TASK OBJECTIVE: Reproduce exactly the lines below, from the first one through the line containing "ring mcp: (162, 193)", and omit any pictures.

SUPPLIED INFORMATION:
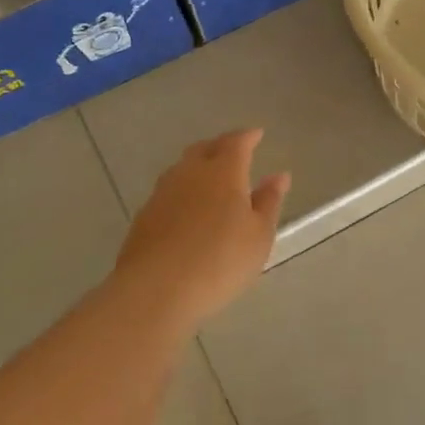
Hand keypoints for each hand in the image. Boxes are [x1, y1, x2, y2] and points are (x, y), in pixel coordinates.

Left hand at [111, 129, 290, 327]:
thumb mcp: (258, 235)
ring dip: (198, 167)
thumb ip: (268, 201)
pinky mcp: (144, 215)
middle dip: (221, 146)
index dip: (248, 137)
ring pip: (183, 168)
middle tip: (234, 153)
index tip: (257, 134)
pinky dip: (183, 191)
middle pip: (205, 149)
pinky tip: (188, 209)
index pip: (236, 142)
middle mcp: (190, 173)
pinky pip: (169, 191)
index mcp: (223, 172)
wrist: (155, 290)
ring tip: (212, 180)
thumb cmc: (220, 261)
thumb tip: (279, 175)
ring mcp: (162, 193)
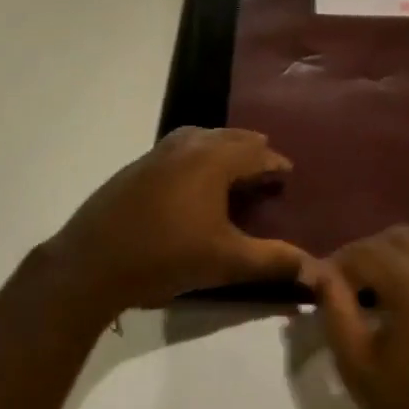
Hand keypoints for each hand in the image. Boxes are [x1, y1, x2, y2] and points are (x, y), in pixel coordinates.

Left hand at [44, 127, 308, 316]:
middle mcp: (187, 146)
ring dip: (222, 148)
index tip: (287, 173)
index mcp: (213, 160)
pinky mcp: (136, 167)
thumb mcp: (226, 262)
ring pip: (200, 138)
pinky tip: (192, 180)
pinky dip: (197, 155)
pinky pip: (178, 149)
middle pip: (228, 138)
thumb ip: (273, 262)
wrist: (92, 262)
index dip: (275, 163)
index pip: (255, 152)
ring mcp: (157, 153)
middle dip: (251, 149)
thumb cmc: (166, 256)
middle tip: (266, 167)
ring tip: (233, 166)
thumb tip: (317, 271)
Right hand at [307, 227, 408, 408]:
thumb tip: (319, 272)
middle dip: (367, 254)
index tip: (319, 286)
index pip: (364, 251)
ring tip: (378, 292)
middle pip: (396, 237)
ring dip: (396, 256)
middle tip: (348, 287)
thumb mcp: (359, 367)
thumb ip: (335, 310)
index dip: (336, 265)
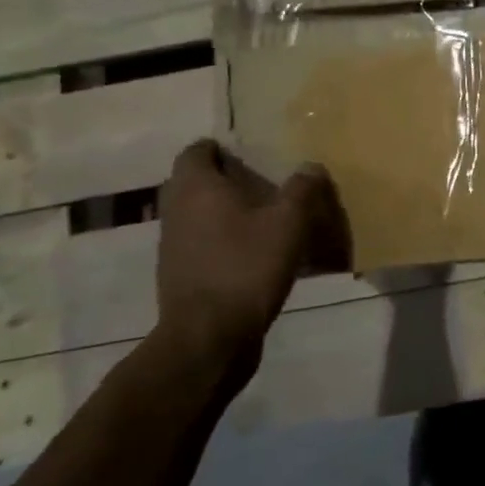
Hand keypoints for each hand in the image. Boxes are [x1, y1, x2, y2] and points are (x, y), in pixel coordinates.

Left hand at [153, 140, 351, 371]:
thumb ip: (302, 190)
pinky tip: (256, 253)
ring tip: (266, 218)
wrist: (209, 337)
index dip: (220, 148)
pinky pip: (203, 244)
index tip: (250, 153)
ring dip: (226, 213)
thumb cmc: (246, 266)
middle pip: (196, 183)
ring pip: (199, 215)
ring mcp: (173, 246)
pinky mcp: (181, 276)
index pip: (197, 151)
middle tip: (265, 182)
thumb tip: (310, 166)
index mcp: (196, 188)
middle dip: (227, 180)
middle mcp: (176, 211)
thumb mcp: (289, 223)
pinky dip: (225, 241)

YOUR RESPONSE:
Hand keypoints for each hand in the image. Boxes are [x1, y1, x2, y2] and points are (x, y), in pixel coordinates.

Left hand at [111, 129, 290, 327]:
thumb mcp: (258, 235)
ring dip: (198, 167)
thumb ip: (268, 201)
pinky mcp: (144, 215)
middle dip: (221, 146)
index dip: (248, 137)
ring pip: (183, 168)
middle tip: (234, 153)
index tip: (257, 134)
pinky dip: (183, 191)
middle pip: (205, 149)
pinky tip: (188, 209)
index pip: (236, 142)
middle mcp: (190, 173)
pinky pip: (169, 191)
index mcp: (223, 172)
wrist: (155, 290)
ring tip: (212, 180)
thumb cmc: (220, 261)
thumb tip: (279, 175)
ring mcp: (162, 193)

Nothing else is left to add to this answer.